You can't delay anything, next week you have another 100 things. Nobody else has spare time, they have their own 100 things. Whatever you don't choose becomes a missed opportunity.
To survive at Amazon you need two skills.
One: get good at picking and justifying your five things. Choose deliberately.
Two: get even better at letting go of the other 95.
Focusing on these skills saved me as a fresh-from-college hire. Skipping 95% of a syllabus is literal failure to students, but that's how business roadmaps get created. Real workplaces are a mess of imperfectly-communicated opportunities you have limited time & money to take advantage of.

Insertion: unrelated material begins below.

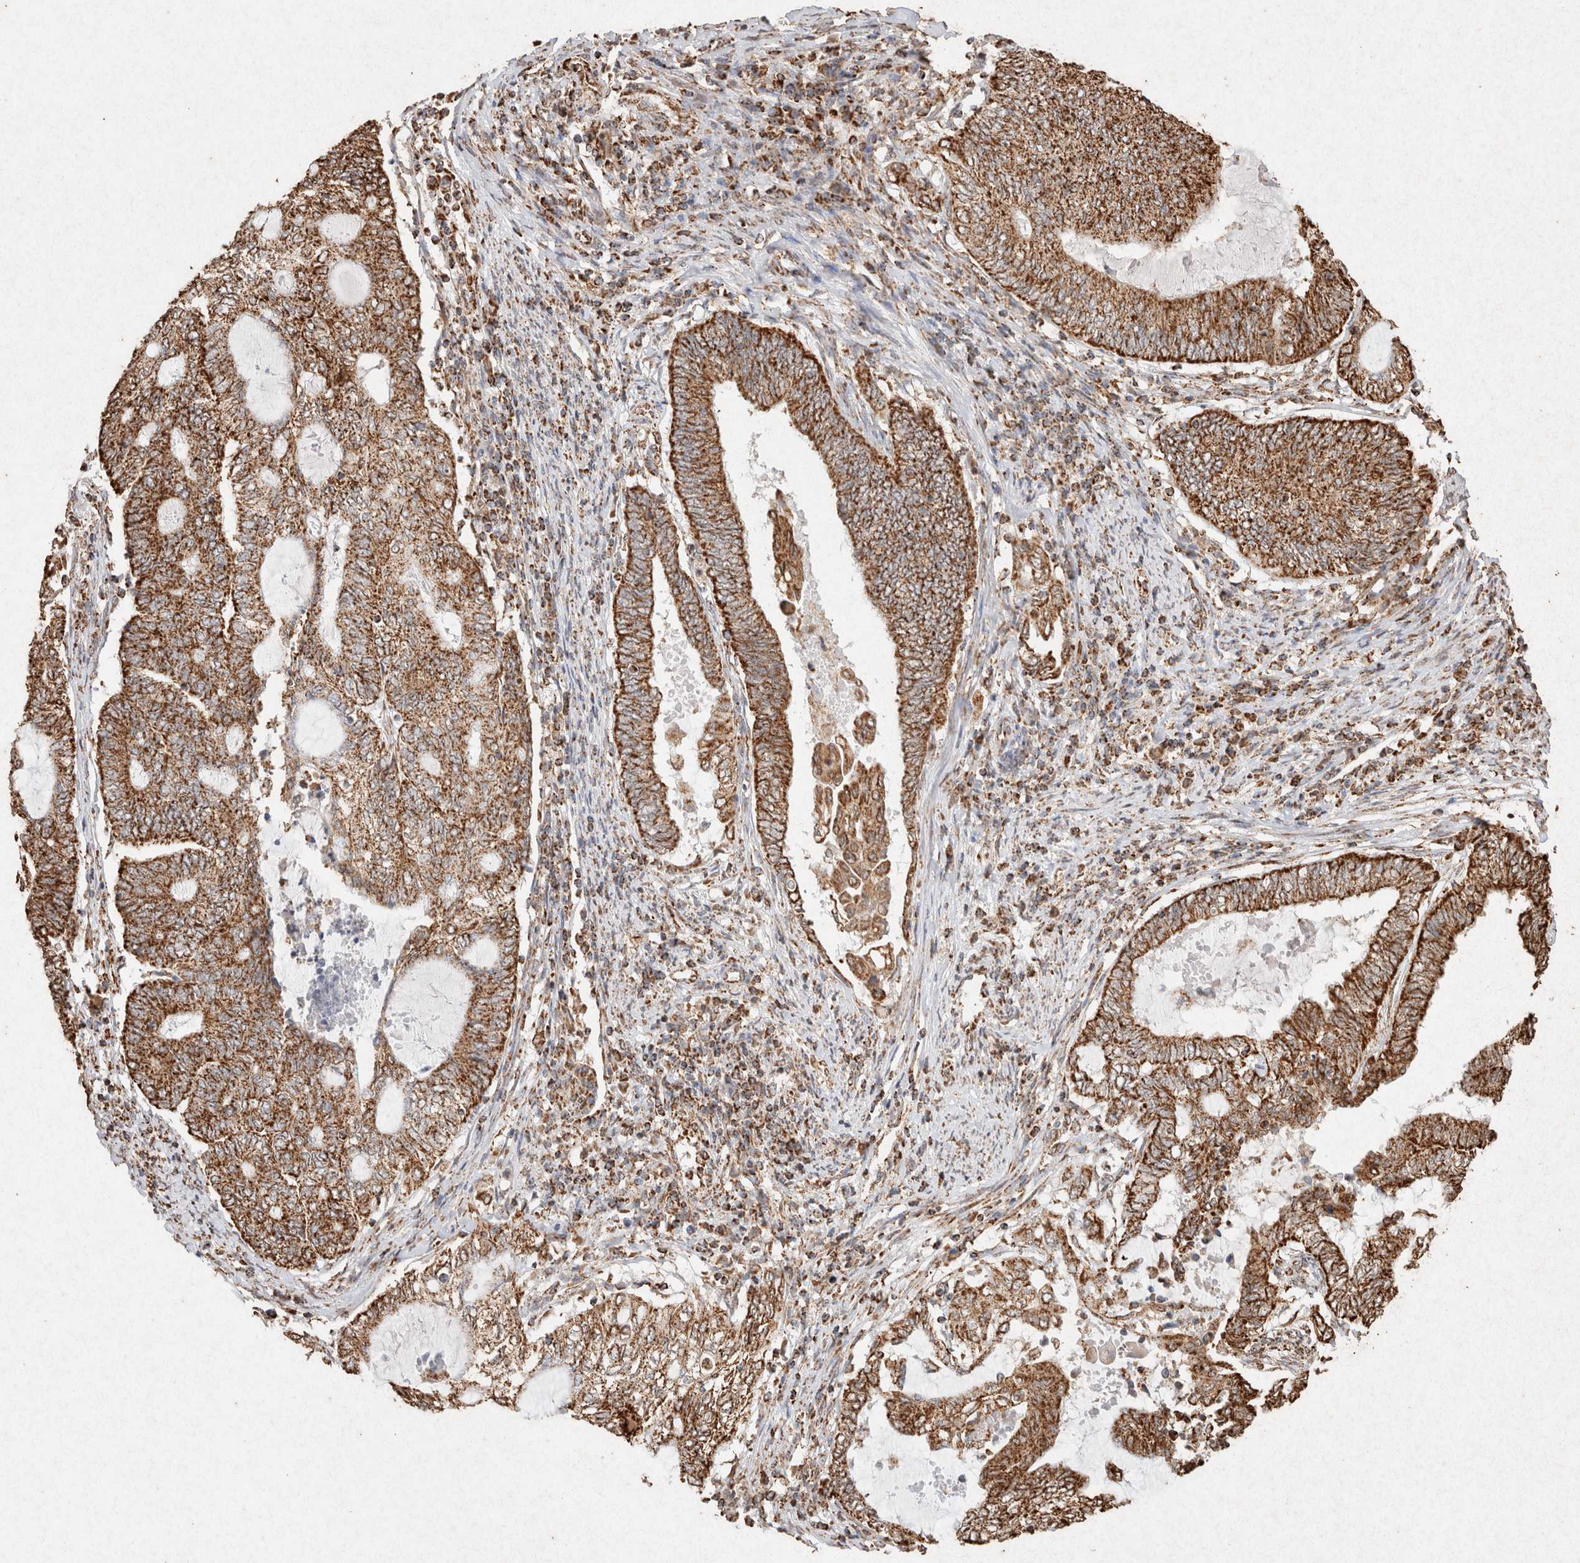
{"staining": {"intensity": "strong", "quantity": ">75%", "location": "cytoplasmic/membranous"}, "tissue": "endometrial cancer", "cell_type": "Tumor cells", "image_type": "cancer", "snomed": [{"axis": "morphology", "description": "Adenocarcinoma, NOS"}, {"axis": "topography", "description": "Uterus"}, {"axis": "topography", "description": "Endometrium"}], "caption": "A histopathology image of adenocarcinoma (endometrial) stained for a protein displays strong cytoplasmic/membranous brown staining in tumor cells.", "gene": "SDC2", "patient": {"sex": "female", "age": 70}}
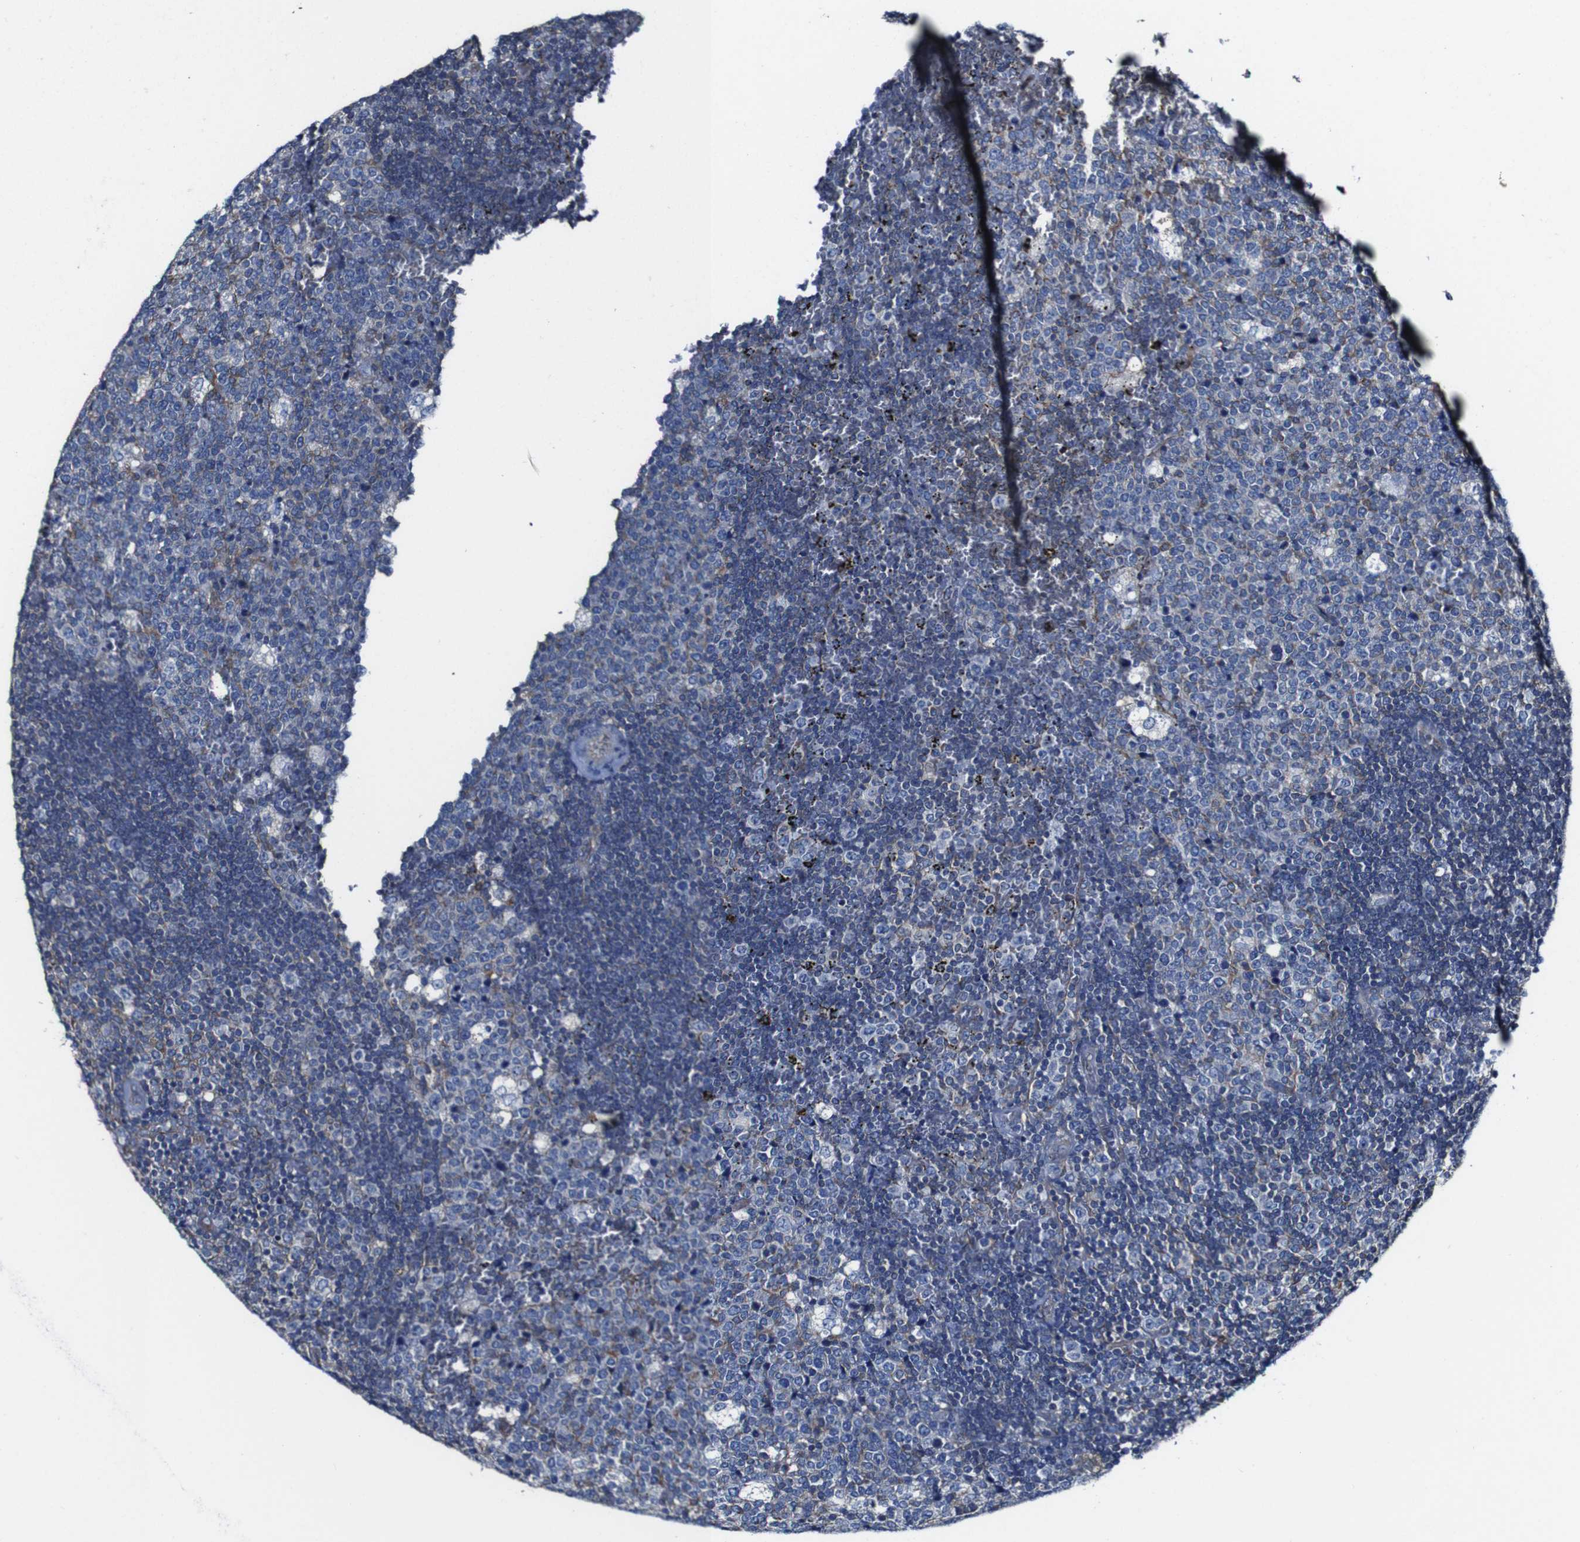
{"staining": {"intensity": "moderate", "quantity": "<25%", "location": "cytoplasmic/membranous"}, "tissue": "lymph node", "cell_type": "Germinal center cells", "image_type": "normal", "snomed": [{"axis": "morphology", "description": "Normal tissue, NOS"}, {"axis": "topography", "description": "Lymph node"}, {"axis": "topography", "description": "Salivary gland"}], "caption": "IHC staining of normal lymph node, which exhibits low levels of moderate cytoplasmic/membranous positivity in about <25% of germinal center cells indicating moderate cytoplasmic/membranous protein staining. The staining was performed using DAB (brown) for protein detection and nuclei were counterstained in hematoxylin (blue).", "gene": "CSF1R", "patient": {"sex": "male", "age": 8}}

Low-margin companies like Amazon are always underresourced, so employees experience this choice more often. If you don't pick quickly and dodge the rest, the avalanche of choices eventually crushes you.
part 2.
When faced with 100 options how do you choose 5? I struggled with prioritization for years because I thought it meant finding the One Best Tool that would make decisions for me. I didn’t understand that prioritization is always a complex system that includes:
Goals. Shared, measurable targets provide the strategic backbone that keeps independent work aligned.
Tenets. Principles that help team members make faster, consistent decisions without consulting each other. Good tenets clarify common sources of indecision or ambiguity.
Evaluation. The tool: a method for quickly and consistently identifying high-value work by modeling its impact on your goals.
Choice. Picking high-value items to focus on and ignoring the rest. Speed matters: choose work you're more interested or skilled in than average.
Communication. Informing people of your choices and reasoning. You build trust by repeatedly exposing your choices to criticism and proving you’re listening, even if you stick with your plan.
Evidence. You cement trust by delivering the results you promised. Data wins arguments at Amazon and most companies, so plan what and how you will measure. Let your tangible results convince others to ignore the theoretical impact of the 95 things you pass on.
part 3.
The hardest part of prioritization for me is letting go of the things I choose not to pursue. For years my solution was brute force: I would work the extra hours. I would spend my free time practicing skills that stretched my capacity.
The worst part is, this works for a while. You can burn harder, fueling the fire with lunch hours and long nights and weekends—and eventually your body, mental health, and happiness. You might even call it success as your withered husk collapses in a pile of bank balances.
But how would you remember me? "Here lies Andrew; he never disappointed anyone." That's not what I care about accomplishing.
To escape that cycle and focus my time, I had to be honest about what validation matters most to me. It's not equal: everyone gets a dopamine hit from likes on insta, But some people build lasting happiness on that type of attention.
Be honest about what matters most to you: love from family, laughter from friends, freedom, likes & subscribers, respect from peers, comfort in spirituality, fame, the pride of your children, gratitude from those you've served, whatever. Then work toward a life that lets you prioritize those things more and more often. With practice and time the rest becomes background noise.